Annette was ever doing battle with the ferocious forces of the IRS and others. One of those was Alex Greenberg, a mob accountant. She demanded that he give her the $2 million that she claimed Nitti had entrusted to him for her. He refused and in December 1955 he was fatally shot and stabbed along with his wife Pearl after they had dined at a restaurant named the Glass Dome Hickory Pit on the South Side.

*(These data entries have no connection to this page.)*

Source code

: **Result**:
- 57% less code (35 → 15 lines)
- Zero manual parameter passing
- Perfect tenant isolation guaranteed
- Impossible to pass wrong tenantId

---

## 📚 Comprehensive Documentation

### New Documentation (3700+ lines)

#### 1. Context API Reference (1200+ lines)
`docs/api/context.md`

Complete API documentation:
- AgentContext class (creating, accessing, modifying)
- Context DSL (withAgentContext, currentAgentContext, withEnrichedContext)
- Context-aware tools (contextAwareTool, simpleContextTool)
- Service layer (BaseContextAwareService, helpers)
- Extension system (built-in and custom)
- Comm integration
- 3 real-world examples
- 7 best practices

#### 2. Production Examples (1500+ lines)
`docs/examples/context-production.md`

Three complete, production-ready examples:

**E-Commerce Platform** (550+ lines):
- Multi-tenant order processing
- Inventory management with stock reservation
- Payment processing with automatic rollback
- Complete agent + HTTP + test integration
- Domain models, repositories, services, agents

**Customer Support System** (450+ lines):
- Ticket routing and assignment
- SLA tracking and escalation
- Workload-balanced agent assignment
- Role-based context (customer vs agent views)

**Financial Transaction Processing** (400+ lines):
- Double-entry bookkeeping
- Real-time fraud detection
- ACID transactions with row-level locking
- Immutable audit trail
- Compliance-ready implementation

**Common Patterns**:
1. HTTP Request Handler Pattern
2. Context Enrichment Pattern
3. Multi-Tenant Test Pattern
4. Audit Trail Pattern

She tried keep a low profile, though she and son Joseph would help run Caravetta Foods, a wholesale business that was started by her father, Louis. It was an Italian food import business, one of its main product was Parmesan cheese and it was for a few years headquartered in the Kinzie Street building. She sold that building in 1969 and lived a quiet life until her death in 1981. She is buried in Mt. Carmel Cemetery in west suburban Hillside. There are a lot of other gangsters buried there. Some you might have heard of, some not. Nitti’s grave is not far from those of her husband and Capone.

DePorter tells me that he is in contact with members of the Nitti and Caravetta families and that they continue to provide him with memorabilia and stories, feeding his passion for the past and his attempts to bring in into the present.

He has carved from a recently discovered second floor space in the restaurant a handsome private party room that he has named Nitti’s Speakeasy. It has its own menu and few special cocktails. One is “The Black Widow,” a nickname given to Annette by a writer. It is a concoction made of gin, lemon juice, honey, blackberry preserves and a lemon twist.

“It is a just a nod to this fascinating woman,” he says. “She seems to deserve that.”

Not exactly my kind of drink but I might be tempted.